Magnetic resonance imaging (MRI), positron emission tomography (PET) and computer tomography (CT) have been used to assess tumor angiogenesis in vivo [18, 30]. Dynamic contrast enhanced multislice CT is commonly used method for this kind of diagnosis. An important advantage of CT over other imaging modalities is that the contrast enhancement is linearly proportional to the concentration of contrast medium in the tissues, which is advantageous for quantitative assessment in pharmacokinetic analysis. The higher temporal and spatial resolution is another major advantage, which is essential for monitoring the detailed time-course change of enhancement and identifying anatomical structures accurately. However, a major disadvantage is the radiation exposure for patients. Anyway, perfusion CT is becoming possible to gain functional information by using this emerging and promising approach.

Our study had a number of limitations. First, perfusion CT findings in histologic subtypes of RCC were analyzed in our study, but the number of cases of non-clear cell RCC was insufficient, so further studies are needed. Although the supervising radiologist and pathologist took care specially, the exact matching histopathologic slice to imaging slice was very difficult. The inevitable mismatch between the histopathologic specimen and the CT finding has an impact on the degree of correlation.

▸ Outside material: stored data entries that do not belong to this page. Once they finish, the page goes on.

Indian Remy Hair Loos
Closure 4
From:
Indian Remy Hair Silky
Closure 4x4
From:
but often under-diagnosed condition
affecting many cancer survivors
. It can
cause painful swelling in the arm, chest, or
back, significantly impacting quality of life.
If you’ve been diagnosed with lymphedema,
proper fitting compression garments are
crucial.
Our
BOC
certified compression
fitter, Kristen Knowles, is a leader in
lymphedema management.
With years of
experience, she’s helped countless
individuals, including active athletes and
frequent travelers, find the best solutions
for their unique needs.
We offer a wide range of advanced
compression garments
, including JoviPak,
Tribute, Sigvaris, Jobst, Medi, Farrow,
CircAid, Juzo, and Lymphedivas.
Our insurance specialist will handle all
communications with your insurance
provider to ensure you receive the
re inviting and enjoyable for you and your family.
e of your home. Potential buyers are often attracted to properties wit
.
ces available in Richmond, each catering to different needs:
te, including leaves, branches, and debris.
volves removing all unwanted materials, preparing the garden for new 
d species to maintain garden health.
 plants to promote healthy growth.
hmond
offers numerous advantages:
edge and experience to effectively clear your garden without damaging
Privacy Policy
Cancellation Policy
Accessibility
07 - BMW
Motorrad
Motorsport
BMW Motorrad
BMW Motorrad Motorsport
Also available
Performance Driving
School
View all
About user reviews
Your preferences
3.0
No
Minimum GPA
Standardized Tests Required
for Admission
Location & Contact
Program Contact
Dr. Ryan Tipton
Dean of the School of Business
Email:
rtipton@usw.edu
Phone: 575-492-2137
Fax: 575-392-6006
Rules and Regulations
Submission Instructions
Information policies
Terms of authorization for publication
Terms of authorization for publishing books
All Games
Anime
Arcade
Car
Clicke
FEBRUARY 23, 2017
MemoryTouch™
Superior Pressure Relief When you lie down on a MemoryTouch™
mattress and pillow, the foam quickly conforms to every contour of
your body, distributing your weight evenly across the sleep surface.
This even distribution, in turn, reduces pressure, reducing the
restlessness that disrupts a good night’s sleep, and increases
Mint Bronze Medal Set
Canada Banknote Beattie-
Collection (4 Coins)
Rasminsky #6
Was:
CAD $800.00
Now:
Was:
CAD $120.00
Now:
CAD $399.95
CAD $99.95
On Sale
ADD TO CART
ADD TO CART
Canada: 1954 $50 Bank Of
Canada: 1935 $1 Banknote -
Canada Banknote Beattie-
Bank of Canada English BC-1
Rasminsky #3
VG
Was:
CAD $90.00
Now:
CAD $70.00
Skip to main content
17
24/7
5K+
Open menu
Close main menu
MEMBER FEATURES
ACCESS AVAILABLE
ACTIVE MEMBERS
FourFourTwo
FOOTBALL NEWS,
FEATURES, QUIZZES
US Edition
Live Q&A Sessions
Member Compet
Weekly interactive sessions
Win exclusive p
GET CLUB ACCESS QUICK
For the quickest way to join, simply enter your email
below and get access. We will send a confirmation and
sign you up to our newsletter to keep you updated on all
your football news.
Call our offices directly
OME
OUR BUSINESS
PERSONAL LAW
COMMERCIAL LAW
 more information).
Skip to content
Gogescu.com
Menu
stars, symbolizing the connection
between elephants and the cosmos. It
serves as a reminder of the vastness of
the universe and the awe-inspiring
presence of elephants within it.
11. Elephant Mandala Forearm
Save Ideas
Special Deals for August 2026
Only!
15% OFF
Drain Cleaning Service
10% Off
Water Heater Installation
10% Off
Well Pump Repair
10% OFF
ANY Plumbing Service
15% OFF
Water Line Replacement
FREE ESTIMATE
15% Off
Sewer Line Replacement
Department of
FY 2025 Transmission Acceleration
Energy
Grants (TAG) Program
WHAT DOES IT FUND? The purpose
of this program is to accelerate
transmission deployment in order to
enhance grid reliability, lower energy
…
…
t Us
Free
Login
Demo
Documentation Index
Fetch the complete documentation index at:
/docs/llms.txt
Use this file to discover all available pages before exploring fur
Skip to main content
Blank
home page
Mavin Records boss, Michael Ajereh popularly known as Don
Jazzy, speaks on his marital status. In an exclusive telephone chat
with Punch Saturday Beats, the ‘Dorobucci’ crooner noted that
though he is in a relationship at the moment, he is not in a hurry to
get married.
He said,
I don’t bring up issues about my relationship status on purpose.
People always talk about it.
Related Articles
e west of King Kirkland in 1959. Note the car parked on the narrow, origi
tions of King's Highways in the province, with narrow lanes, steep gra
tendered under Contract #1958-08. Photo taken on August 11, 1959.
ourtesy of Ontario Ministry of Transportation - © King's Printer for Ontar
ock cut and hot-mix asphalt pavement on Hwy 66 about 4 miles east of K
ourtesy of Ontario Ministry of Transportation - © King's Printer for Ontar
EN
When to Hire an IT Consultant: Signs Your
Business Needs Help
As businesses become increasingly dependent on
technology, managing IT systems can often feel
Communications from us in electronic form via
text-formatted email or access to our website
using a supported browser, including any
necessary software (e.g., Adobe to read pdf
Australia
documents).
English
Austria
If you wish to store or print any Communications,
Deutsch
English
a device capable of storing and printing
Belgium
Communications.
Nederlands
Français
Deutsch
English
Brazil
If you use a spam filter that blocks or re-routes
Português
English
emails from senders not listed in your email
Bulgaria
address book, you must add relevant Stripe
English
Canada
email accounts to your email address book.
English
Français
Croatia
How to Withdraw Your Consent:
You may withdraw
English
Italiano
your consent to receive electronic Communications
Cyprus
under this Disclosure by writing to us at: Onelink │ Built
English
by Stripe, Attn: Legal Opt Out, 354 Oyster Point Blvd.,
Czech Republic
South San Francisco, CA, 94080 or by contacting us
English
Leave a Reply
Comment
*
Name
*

Long-term follow-up in patients has not been performed to assess direct prognostic value of perfusion parameters. Further studies are needed to address this point.

On the other hand, the perfusion CT examination conferred an additional effective dose and required additional volume of intravenous contrast medium to be administered.

In conclusion, we show that perfusion CT is feasible in patients with renal cell carcinoma and allows evaluation of tumor angiogenesis. By providing an in vivo marker of angiogenesis, perfusion CT is becoming widely used for the diagnosis and predicting prognosis of renal cell carcinoma and for the monitoring of its response to antiangiogenesis therapy.